OECD NEYİ AMAÇLIYOR?

OECD, PİSA sınavlarında dünyanın gündemindeki önemli başlıkları dikkate alarak yenilikçi ilave bölümler oluşturuyor. Örneğin 2012 sınavlarında yaratıcı problem çözme konusu ilave edilirken 2015e işbirlikçi problem çözme başlığında öğrencilerin yeterlilikleri ölçülüyor. Bu son bölümün sonuçları 2017 de açıklanacak. Bu noktadan itibaren bizim toplum olarak bireysel yada birlikte iş yapma (kolektif) kültürümüzü sorgulama dönemine girmemiz gerekiyor. Kültürümüz bireyci bir kültür değil ama birlikte çalışma kültürümüzde maalesef yok. Artık eğitim sisteminin öğrencilere takım halinde çalışma, birlikte proje grupları ile çalışma ve işbirliği halinde problem çözme gibi başlıklarda yeteneklerini geliştirme özelliği katması bekleniyor. Çünkü gerçek hayatta karşılaşılan problemler maalesef bireysel çözüme her zaman uygun olmayabiliyor. Takım olmanız, uyumlu olmanız, organize ve disiplinli çalışmanız ve işbirliği yapmanızı gerektiriyor.

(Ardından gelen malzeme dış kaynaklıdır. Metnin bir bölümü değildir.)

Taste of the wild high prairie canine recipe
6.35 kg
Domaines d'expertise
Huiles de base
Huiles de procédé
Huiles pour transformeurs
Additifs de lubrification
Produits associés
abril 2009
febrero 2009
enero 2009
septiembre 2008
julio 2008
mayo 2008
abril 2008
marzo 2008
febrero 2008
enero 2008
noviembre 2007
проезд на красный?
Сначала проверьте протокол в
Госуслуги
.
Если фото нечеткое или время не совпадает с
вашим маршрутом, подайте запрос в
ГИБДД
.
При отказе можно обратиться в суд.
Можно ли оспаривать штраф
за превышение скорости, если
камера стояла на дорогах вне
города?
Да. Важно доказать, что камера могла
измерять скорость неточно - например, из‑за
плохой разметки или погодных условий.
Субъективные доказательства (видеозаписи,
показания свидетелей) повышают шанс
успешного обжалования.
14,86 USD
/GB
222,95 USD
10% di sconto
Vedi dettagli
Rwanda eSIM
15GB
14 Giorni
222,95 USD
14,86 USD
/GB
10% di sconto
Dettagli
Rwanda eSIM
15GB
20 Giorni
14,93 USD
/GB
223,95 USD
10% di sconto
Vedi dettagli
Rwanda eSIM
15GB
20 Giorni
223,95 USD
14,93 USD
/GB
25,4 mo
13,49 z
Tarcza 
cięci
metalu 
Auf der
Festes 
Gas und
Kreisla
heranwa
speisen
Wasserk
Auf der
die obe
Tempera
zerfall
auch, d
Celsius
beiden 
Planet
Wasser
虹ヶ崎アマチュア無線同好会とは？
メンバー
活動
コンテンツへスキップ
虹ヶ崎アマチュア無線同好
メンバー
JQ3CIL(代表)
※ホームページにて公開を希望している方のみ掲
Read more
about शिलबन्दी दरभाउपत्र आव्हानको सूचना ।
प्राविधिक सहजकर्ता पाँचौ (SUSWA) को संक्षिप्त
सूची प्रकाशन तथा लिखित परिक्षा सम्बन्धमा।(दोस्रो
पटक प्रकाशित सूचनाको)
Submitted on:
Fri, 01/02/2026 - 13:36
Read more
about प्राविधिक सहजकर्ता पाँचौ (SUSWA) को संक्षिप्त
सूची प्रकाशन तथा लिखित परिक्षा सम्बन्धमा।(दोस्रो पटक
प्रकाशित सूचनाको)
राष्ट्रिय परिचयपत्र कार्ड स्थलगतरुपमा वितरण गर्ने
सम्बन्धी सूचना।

OECDde iş hayatının bu gerçeklerini eğitim sistemlerine PİSA sınavları yoluyla entegre edilmesini muhtemelen arzu ediyor. OECD geleceğin dünyası için birlikte problem çözmenin öneminin farkında.

EĞİTİMDE ŞURA ZAMANI

PİSA sınavlarından çıkaracağımız sonuç, dünyadaki gelişmelere uygun Öğretmen Yetiştirme Programının acilen devreye alınması, çocuklarımıza aşırı bilgi yükleme yerine, o bilgilere nasıl ulaşabileceklerinin öğretilmesi ve birlikte problem çözme yetkinliklerinin artırılmasıdır. Öğrencilerimizin eleştirel düşünme, iletişim, başkaları ile uyum, kritik düşünme ve problem çözme ile işbirliği kültürlerini geliştirmeleri önem arz ediyor. Eğitimin hedefi insan davranışlarını olumlu yönde geliştirmektir. İçerik ve kazanım odaklı eğitimden, uygulama yetkinlik ve beceri odaklı eğitime geçmemiz gerekiyor. Ana okulundan başlayarak takım çalışması, çatışma çözümü, koordinasyon, proje planlama ve zaman yönetimi konularını öne çıkarmalıyız. Ve de bu sorunu çözecek çözümlerin konuşulacağı bir Eğitim Şurasına her zamankinden daha fazla ihtiyaç gözüküyor. HAKKIMDA

Diğer Yazılar
ÇÖZÜM EKONOMİNİN DIŞINDA MI ?

Bütçe harcama kalemleri içerisinde faiz giderleri ciddi ağırlığa sahipti. Hatta toplanan vergi gelirlerinin neredeyse tamamı faize gidiyor diye yapılan eleştiriler hala hafızamızda duruyor..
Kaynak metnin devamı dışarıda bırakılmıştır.